* [Data]
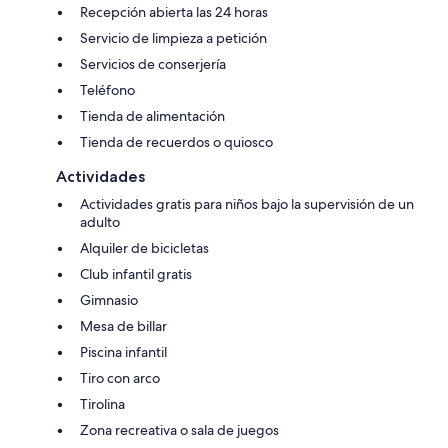
Recepción abierta las 24 horas
Servicio de limpieza a petición
Servicios de conserjería
Teléfono
Tienda de alimentación
Tienda de recuerdos o quiosco
Actividades
Actividades gratis para niños bajo la supervisión de un
adulto
Alquiler de bicicletas
Club infantil gratis
Gimnasio
Mesa de billar
Piscina infantil
Tiro con arco
Tirolina
Zona recreativa o sala de juegos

* [Request]
Repeat the material above exactly, so that every entry appears but no picture does.

* [Completed task]
Recepción abierta las 24 horas
Servicio de limpieza a petición
Servicios de conserjería
Teléfono
Tienda de alimentación
Tienda de recuerdos o quiosco
Actividades
Actividades gratis para niños bajo la supervisión de un
adulto
Alquiler de bicicletas
Club infantil gratis
Gimnasio
Mesa de billar
Piscina infantil
Tiro con arco
Tirolina
Zona recreativa o sala de juegos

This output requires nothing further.